Chen and I stopped at the first view point. Abdul stayed behind with us while SH and Jos carried on with the summit climb. It was very cold over at the first view point and we had to cuddle behind some big boulders to shield ourselves from the wind. We waited for about 15 mins for sunrise. As the sun rose over the horizon, the surrounding mountains, lake, rim and clouds beneath us slowly came into sight. It was really magical; from darkness to one of the most enchanting sight on earth. We waited for the atmosphere to be warmed up enough by the sun before turning back to our campsite. Trekking down had its own challenges as well. The volcanic soil which was very loose and soft caused us to sink ankle deep into it. Unless you are wearing army boots or really high cut shoes, a lot of sands, stones and rocks will get into your shoes easily. Some sections were also very slippery (due to shifting sands). You could easily slip off and fall flat on your back if you are not careful. The Caucasians seem to be better adept in going downhill than us. Some of them could run down or slide down the slope without falling off. They were like doing snow skidding on sand. We reached back around 8 am.
I did not reach the summit. But for completeness, i shall recount Jos and SH summit climb experiences here. Below is an extract from SH’s blog (http://adventurevacationtrip.com)
“Another two of us dropped out of the climb and Abdul stayed with them, not before giving blessings to the 2 remaining stoics. So with strained muscles, a numbed face and a running nose, we pushed on. We moved at individual pace. It’s yourself and the mountain. Your mind tells you to give up and there is no glory about climbing such a mountain. It’s not Everest. But your heart tells you to continue. As the debate went on in your mind, you stepped closer to the summit.
There was a sense of deja vu. In some ways, the hike was similar to Mt. Kinabalu. Yet, in other ways, such as the soft deep sand that slides you back 1 step for every 2 steps you take makes it different.
The last 300m was particularly tough. It’s like walking on marshmallows inclined at 45 degrees. The diminishing oxygen supply ensures that you are constantly out of breathe. What great fun you might think.
After what seemed like an hour, maybe it’s really an hour, I passed a narrow ridge to the very top of Indonesia’s second tallest volcanco – Mt. Rinjani.

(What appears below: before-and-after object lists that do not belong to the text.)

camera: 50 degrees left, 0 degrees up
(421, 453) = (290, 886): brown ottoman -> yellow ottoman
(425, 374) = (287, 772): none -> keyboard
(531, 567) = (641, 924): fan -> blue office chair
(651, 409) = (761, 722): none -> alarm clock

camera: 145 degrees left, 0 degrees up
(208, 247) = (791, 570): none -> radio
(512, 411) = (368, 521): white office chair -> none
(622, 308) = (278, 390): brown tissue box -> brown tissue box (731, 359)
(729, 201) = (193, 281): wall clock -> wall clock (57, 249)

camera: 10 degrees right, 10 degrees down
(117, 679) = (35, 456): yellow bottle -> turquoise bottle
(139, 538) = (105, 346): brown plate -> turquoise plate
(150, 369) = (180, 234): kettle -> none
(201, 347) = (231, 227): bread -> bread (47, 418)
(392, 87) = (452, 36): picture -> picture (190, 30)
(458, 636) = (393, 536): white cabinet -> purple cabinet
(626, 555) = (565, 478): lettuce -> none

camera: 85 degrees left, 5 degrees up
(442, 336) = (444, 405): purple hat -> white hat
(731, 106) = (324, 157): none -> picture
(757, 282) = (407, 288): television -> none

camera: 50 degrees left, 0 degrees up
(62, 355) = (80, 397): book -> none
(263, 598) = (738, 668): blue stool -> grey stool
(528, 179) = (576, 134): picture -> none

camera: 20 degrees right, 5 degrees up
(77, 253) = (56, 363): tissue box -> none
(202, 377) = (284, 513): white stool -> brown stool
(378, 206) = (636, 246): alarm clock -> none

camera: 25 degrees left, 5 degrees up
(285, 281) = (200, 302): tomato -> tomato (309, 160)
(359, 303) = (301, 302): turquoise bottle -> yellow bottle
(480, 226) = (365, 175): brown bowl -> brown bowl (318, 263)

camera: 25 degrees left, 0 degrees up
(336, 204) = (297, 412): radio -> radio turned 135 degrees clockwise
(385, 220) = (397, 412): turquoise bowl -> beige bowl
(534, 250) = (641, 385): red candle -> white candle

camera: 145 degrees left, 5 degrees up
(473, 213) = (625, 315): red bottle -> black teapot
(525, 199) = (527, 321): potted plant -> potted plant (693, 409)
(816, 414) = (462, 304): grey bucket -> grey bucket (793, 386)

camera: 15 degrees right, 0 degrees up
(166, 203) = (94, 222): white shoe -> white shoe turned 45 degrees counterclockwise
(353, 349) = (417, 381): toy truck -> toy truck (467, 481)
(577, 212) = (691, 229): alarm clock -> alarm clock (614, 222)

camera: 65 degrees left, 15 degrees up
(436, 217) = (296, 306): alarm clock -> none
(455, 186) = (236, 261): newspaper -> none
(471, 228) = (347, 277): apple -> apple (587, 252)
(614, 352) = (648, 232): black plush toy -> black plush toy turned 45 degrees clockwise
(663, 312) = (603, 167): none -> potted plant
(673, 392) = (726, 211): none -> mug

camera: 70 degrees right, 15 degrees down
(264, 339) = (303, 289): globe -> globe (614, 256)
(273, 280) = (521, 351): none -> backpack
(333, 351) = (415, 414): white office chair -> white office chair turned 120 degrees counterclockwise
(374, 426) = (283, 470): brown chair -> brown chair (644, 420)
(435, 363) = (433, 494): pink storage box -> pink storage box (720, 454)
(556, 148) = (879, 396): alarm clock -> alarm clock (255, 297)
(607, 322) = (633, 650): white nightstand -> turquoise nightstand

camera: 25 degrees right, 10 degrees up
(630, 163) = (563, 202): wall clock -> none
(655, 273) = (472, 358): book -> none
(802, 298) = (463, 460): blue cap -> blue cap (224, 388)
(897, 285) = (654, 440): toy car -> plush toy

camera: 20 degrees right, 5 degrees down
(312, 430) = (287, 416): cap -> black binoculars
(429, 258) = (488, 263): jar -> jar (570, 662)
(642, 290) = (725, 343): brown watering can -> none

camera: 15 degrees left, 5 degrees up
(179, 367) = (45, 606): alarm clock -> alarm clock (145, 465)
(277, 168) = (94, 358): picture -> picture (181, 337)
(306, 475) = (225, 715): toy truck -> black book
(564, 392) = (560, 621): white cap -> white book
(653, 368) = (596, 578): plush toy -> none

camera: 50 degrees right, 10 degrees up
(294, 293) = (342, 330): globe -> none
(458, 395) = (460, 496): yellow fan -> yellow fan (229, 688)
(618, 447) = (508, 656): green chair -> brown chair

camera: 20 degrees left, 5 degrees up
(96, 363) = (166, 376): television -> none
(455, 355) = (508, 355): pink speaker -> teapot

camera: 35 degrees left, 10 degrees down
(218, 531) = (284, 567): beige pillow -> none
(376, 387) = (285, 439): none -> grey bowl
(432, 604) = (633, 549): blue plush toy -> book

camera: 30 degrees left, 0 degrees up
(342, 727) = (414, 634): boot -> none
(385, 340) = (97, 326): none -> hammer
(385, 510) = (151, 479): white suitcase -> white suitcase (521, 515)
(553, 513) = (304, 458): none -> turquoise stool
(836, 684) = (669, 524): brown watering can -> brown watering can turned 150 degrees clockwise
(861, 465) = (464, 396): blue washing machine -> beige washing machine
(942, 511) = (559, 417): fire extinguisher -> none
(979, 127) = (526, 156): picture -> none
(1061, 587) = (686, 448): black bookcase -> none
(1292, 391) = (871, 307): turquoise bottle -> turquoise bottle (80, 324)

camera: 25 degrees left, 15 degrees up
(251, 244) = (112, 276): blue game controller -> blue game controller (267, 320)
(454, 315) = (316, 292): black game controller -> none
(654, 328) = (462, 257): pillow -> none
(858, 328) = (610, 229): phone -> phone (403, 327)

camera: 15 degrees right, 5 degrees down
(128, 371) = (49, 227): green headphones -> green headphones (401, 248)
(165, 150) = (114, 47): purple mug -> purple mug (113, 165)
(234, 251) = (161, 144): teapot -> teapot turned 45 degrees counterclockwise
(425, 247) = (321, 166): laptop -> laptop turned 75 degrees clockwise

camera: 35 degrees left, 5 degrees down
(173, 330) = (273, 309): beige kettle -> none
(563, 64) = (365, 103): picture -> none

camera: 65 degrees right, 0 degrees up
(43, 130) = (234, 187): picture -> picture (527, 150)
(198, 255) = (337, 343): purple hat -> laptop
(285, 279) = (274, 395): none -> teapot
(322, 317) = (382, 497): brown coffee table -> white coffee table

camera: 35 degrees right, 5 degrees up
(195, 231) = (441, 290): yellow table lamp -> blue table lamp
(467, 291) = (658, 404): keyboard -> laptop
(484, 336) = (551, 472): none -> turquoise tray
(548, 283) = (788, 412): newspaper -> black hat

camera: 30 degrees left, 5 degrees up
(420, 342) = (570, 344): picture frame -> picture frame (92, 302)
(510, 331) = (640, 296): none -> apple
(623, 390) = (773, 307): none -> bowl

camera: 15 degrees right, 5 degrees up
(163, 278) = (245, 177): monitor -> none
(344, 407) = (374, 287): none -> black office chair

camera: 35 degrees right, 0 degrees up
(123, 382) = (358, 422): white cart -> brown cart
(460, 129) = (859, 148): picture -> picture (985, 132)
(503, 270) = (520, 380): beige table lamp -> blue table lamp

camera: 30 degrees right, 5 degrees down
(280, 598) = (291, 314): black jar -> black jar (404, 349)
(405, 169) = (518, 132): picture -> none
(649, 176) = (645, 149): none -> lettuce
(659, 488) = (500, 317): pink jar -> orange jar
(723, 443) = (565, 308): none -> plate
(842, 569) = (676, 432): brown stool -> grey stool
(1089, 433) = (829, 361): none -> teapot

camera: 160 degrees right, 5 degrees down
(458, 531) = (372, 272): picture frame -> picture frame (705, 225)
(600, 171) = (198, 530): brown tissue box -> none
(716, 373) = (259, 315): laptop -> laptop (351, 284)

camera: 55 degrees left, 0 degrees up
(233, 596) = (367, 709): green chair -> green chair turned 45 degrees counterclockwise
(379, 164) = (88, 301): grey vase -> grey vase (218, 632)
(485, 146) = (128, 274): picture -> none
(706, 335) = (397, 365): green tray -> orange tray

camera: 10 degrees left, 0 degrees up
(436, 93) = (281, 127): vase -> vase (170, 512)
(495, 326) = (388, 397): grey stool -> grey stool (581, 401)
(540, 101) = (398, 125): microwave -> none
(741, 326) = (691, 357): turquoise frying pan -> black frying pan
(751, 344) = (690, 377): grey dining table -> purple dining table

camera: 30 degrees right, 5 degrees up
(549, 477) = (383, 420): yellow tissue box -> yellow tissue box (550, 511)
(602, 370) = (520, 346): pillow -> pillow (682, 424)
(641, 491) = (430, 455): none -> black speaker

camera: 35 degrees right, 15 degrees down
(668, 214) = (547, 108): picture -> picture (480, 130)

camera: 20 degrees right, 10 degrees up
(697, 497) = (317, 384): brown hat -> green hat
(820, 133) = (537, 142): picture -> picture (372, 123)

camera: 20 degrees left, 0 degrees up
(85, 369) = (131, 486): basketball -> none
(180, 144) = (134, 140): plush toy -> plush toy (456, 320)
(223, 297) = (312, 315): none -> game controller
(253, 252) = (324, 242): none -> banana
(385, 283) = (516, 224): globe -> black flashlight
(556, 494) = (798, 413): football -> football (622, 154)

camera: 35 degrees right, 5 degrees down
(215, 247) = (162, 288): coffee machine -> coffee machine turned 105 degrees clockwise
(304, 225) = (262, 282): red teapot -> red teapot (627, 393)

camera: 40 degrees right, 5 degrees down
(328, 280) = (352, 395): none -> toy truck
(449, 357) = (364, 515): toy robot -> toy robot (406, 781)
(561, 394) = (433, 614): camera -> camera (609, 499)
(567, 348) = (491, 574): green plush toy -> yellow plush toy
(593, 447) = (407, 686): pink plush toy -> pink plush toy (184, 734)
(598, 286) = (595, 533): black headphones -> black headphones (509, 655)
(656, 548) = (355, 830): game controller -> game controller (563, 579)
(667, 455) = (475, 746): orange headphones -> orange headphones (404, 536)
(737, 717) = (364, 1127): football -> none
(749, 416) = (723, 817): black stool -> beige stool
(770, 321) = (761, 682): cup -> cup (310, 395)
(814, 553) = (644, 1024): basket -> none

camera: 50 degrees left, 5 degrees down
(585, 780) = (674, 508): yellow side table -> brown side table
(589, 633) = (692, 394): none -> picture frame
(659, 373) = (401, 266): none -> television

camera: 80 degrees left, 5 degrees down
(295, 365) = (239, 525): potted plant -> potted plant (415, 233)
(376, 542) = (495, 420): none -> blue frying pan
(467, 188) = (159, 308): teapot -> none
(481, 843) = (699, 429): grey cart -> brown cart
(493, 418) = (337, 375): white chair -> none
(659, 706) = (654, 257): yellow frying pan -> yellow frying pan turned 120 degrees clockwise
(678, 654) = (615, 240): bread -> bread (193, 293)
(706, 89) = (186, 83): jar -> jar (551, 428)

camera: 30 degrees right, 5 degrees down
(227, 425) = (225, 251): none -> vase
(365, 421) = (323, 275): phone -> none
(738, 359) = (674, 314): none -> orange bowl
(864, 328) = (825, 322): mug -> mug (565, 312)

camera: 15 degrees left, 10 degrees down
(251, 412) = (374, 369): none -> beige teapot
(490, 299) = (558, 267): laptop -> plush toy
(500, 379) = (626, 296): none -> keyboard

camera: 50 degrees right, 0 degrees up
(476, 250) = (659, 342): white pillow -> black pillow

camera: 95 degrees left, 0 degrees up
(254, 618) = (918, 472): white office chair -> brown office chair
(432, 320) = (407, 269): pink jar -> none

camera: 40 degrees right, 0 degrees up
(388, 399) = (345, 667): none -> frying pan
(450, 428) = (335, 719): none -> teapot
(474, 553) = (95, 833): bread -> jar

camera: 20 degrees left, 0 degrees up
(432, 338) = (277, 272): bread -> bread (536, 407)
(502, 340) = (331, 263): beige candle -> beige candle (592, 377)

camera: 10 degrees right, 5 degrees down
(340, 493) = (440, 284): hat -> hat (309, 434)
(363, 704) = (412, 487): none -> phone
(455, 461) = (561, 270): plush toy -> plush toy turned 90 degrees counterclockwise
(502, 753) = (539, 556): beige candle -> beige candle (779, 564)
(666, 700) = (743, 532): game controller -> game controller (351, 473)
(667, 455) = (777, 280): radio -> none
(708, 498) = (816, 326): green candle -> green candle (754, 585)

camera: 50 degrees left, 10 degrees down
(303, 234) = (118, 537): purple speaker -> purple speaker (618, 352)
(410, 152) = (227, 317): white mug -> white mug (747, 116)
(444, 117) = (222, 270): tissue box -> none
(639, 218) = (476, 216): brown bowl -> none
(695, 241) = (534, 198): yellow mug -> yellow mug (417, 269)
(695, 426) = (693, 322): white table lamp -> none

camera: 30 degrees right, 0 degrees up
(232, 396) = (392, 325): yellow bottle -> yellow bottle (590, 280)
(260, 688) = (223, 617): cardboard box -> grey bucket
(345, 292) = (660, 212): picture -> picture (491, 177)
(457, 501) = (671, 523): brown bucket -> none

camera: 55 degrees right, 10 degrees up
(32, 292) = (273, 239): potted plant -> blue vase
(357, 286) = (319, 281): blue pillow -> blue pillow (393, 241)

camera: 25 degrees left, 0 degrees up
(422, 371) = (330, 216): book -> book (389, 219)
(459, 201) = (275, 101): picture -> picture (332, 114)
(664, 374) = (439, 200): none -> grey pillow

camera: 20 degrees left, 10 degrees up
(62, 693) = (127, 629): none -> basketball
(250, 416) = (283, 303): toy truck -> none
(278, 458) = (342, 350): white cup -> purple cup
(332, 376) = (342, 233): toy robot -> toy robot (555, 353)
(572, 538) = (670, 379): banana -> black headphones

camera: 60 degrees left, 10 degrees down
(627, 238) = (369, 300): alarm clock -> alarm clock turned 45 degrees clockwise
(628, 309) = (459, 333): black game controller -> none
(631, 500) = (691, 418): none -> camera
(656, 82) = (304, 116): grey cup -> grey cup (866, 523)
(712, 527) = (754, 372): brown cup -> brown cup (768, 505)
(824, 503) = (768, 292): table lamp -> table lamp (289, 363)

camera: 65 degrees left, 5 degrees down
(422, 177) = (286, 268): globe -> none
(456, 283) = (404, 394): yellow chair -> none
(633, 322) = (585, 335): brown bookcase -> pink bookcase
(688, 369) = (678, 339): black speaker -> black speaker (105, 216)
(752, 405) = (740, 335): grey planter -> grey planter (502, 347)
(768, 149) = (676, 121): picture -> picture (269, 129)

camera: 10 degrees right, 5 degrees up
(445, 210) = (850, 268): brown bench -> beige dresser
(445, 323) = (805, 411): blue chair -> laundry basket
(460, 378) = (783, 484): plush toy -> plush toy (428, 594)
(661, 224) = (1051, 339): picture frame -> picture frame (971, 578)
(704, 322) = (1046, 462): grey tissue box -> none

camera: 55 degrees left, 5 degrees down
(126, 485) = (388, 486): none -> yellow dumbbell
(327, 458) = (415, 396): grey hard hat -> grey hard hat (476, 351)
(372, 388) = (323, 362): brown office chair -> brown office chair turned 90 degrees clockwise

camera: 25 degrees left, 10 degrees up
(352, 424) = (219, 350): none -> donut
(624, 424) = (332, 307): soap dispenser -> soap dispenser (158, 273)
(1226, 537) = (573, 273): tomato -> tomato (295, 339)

Euphoria experienced at 6am. The sun had not made its appearance yet”
Interestingly, Jos was the last person to reach the summit on that day. While he was struggling to conquer the last 100 m of the climb, he saw the “last” man coming down from the summit (by right he was the official last man of the day). Jos reached the summit at 730 am. There was no one down there to take photo for him, so he had to resort to take his own photo. The result – an over sized head against not much of a background. Jos started the descent at 750 am and reached back camp site around 11am – almost 9 hrs of continuous trekking. I was really impressed by Jos’s show of perseverance and courage; reaching the summit and returning back alone.